В 1939 г. прославленный хирург-онколог Н.Н.Петров (1876 - 1964) публикует в журнале «Вестник хирургии» статью «Вопросы хирургической деонтологии», а в 1945 г. – небольшую книгу с таким же названием. Эти публикации стали по сути первыми шагами в реабилитации медицинской этики. Характерно, что Н.Н. Петров обосновывал использование термина «медицинская деонтология» тем, что понятие «врачебная этика» более узко - оно относится только к корпоративной морали, отражающей научно-карьерные и служебно-карьерные интересы врачей. Сейчас трудно сказать, то ли это была сознательная уловка, направленная на то, чтобы обойти идеологические табу, то ли такой выбор был вполне искренним; важно то, что проблематика медицинской этики, хотя бы и понятая лишь в аспекте долга врача, была легитимизирована. Показательно и то, что такую попытку предпринял врач, получивший подготовку и сформировавшийся как личность еще до 1917 г. Широкое же обсуждение проблем деонтологии началось много позже, в середине и конце 60-х годов, в обстановке некоторой демократизации режима, когда стали появляться написанные на эту тему работы многих медиков и философов. Заметную роль сыграло проведение в 1969 г. в Москве первой Всесоюзной конференции по проблемам медицинской деонтологии. Вскоре после нее, в 1971 г., высшим государственным руководством был утвержден текст «Присяги врача Советского Союза». «Присягу» должны были принимать все выпускники медицинских институтов, приступающие к самостоятельной профессиональной деятельности. Текст «Присяги», впрочем, больше говорил об ответственности перед народом и советским государством, чем перед пациентом.

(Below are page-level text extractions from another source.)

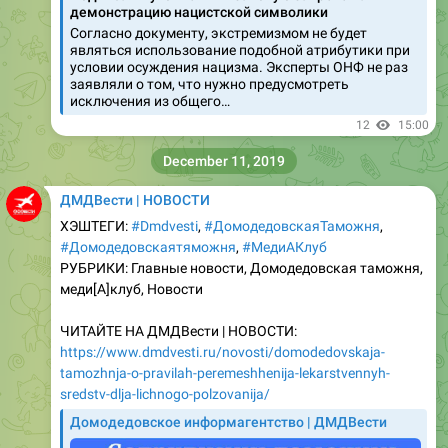
являться использование подобной атрибутики при
условии осуждения нацизма. Эксперты ОНФ не раз
заявляли о том, что нужно предусмотреть
исключения из общего…
12
15:00
December 11, 2019
ДМДВести | НОВОСТИ
ХЭШТЕГИ:
#Dmdvesti
,
#ДомодедовскаяТаможня
,
#Домодедовскаятяможня
,
#МедиАКлуб
РУБРИКИ: Главные новости, Домодедовская таможня,
меди[A]клуб, Новости
ЧИТАЙТЕ НА ДМДВести | НОВОСТИ:
https://www.dmdvesti.ru/novosti/domodedovskaja-
tamozhnja-o-pravilah-peremeshhenija-lekarstvennyh-
sredstv-dlja-lichnogo-polzovanija/
Домодедовское информагентство | ДМДВести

Одновременно с этим в учебные программы медицинских институтов было введено преподавание медицинской деонтологии. Однако единого курса деонтологии не было - деонтологическая тематика была рассеяна по курсам отдельных медицинских специальностей.

После 1971 г. поток деонтологической литературы резко усилился. Что же касается ее содержания, то оно, к сожалению, нередко сводилось к критике «антигуманной западной медицины», утверждениям о неоспоримом моральном превосходстве советской «бесплатной» медицины и советского бескорыстного врача, морализаторству и нравоучительным рассуждениям. Нередким было и обращение к конкретным ситуациям, например из личной практики автора; при этом, однако, старательно обходились действительно сложные ситуации, которые не допускают однозначного морального выбора. Помимо того, что эта литература хотя бы обозначала наличие морально-этических проблем в медицине, интересной ее чертой были все более усиливающиеся с течением времени апелляции к моральному авторитету русской дореволюционной медицины и стремление представить советскую медицину как прямое и непрерывное продолжение лучших традиций прошлого. Оживление интереса к медицинской деонтологии совпало по времени с периодом, когда все более явственно стали обнаруживаться признаки кризиса в советской медицине.

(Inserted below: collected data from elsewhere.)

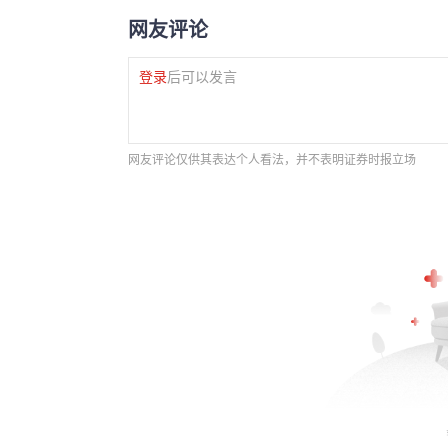
网友评论
登录
后可以发言
网友评论仅供其表达个人看法，并不表明证券时报立场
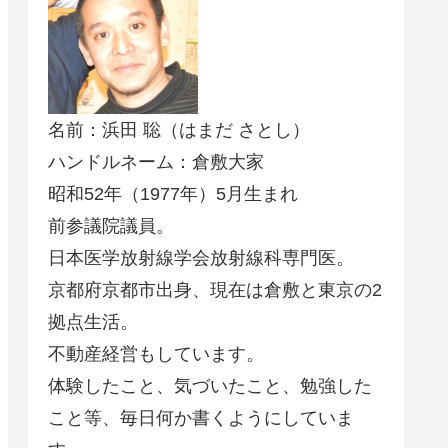
名前：浜田 聡（はまだ さとし）
ハンドルネーム：倉敷大家
昭和52年（1977年）5月生まれ
前参議院議員。
日本医学放射線学会放射線科専門医。
京都府京都市出身、現在は倉敷と東京の2
拠点生活。
不動産経営もしています。
体験したこと、気づいたこと、勉強した
こと等、毎日何か書くようにしていま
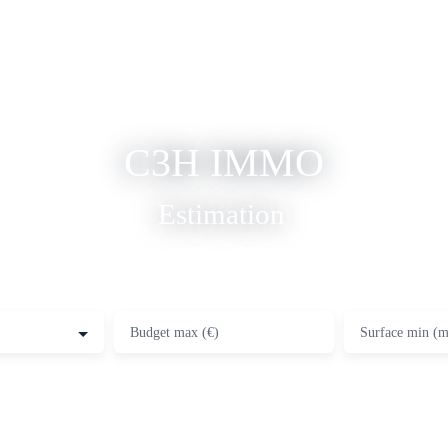
C3H IMMO
Estimation
|
Budget max (€)
Surface min (m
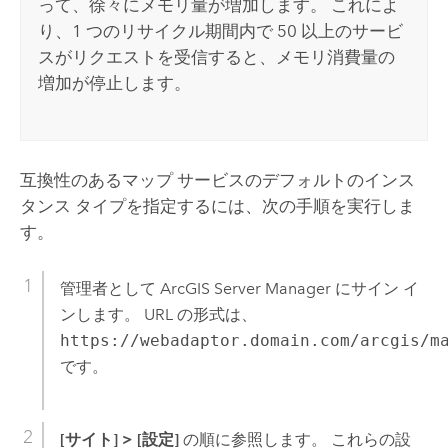
って、徐々にメモリ量が増加します。 これによ
り、1 つのリサイクル期間内で 50 以上のサービ
スがリクエストを受信すると、メモリ消費量の
増加が停止します。
互換性のあるマップ サービスのデフォルトのインス
タンス タイプを指定するには、次の手順を実行しま
す。
管理者として
ArcGIS Server Manager
にサイン イ
ンします。 URL の形式は、
https://webadaptor.domain.com/arcgis/m
です。
[サイト]
>
[設定]
の順に参照します。 これらの設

Обращение к деонтологии, таким образом, в какой-то мере диктовалось стремлением мобилизовать игнорировавшийся прежде моральный фактор перед лицом нарастания кризисных явлений. Однако сама эта попытка, в той мере, в какой она апеллировала лишь к ценностям хотя бы и славного, но безвозвратно ушедшего прошлого, не могла быть успешной. Тем не менее следует отметить, что обсуждение проблем медицинской деонтологии стало у нас в стране одной из предпосылок возникновения и упрочения интереса к биоэтике.